Monopsony Demand Curve With A Price Floor

Because the monopsonist is the sole de mander of labor in the market the monopsonist s demand for labor is the market demand for labor.
Monopsony demand curve with a price floor. A monopsonist is a single buyer of labour such as de beers the diamond producer and the major employer of diamond workers in south africa monopsonists are common in some small towns where only one large firm provides the majority of employment. Minimum wage and monopsony. If farmers don t sell to the big supermarkets there are few alternatives. Unlike a firm operating in a perfectly competitive labor market the monopsonist does not simply hire all the workers that it wants at the equilibrium.
A monopsony employer faces a supply curve s a marginal factor cost curve mfc and a marginal revenue product curve mrp it maximizes profit by employing l m units of labor and paying a wage of 4 per hour. This has led to farmer protests about the price of milk. A modest price floor forces the monopsonist to take price as given and increase its purchases toward the level of competitive buyers. A monopsony employer faces a supply curve s a marginal factor cost curve mfc and a marginal revenue product curve mrp.

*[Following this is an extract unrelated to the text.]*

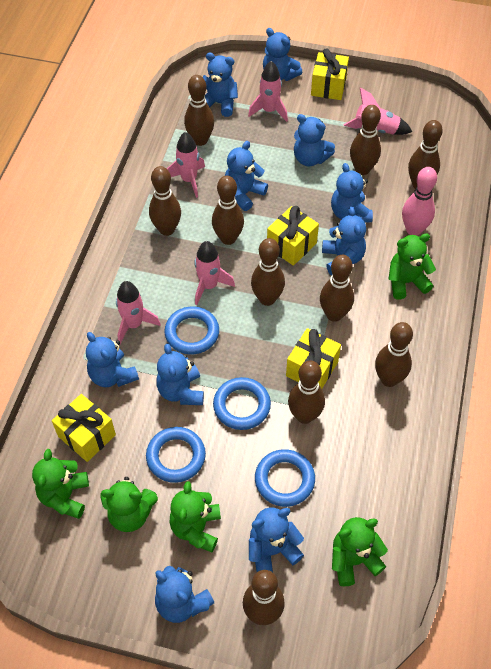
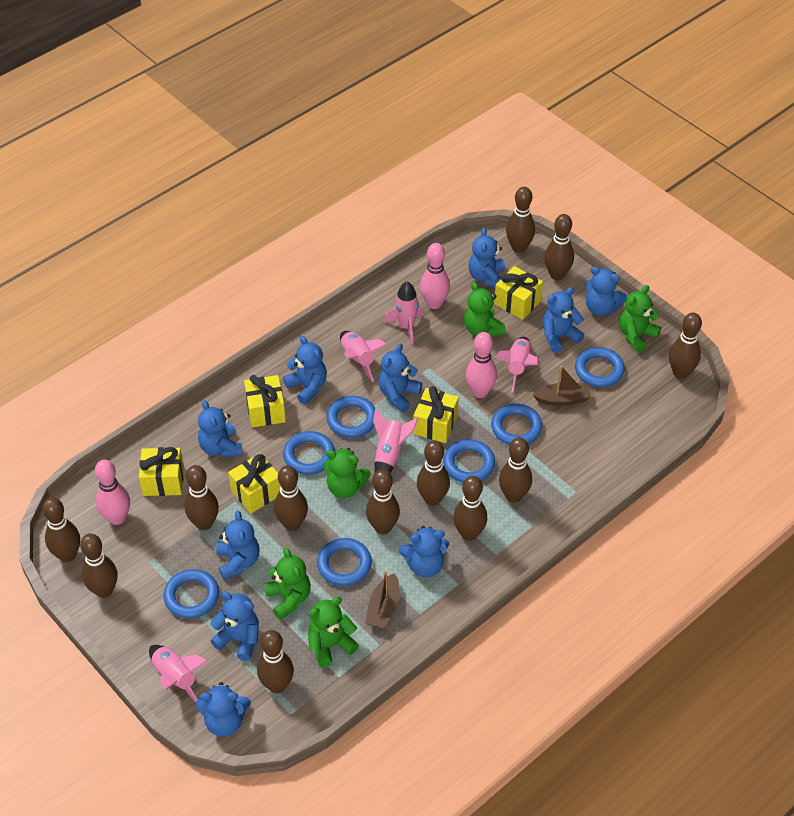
blue ring: 4 -> 7
brown boat: 0 -> 2
brown bowling pin: 10 -> 12
pink bowling pin: 1 -> 3
yellow gift: 4 -> 5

It maximizes profit by employing lm units of labor and paying a wage of 4 per hour. The imposition of a minimum wage of 5 per hour makes the dashed sections of the supply and mfc curves irrelevant. In principle inefficiency from monopsony can be mitigated by a well placed legal price floor which removes the monopsonist s power over price and eliminates its incentive to restrict the quantity it purchases. The imposition of a minimum wage of 5 per hour makes the dashed sections of the supply and mfc curves irrelevant.
Monopsony in product markets. In several industries there is one buyer and several sellers. The supply of labor that the monopsonist faces is the market supply of labor. Supermarkets have monopsony power in buying food from farmers.
The special case of the monopsonist is an important one. This curve relates the wage paid to.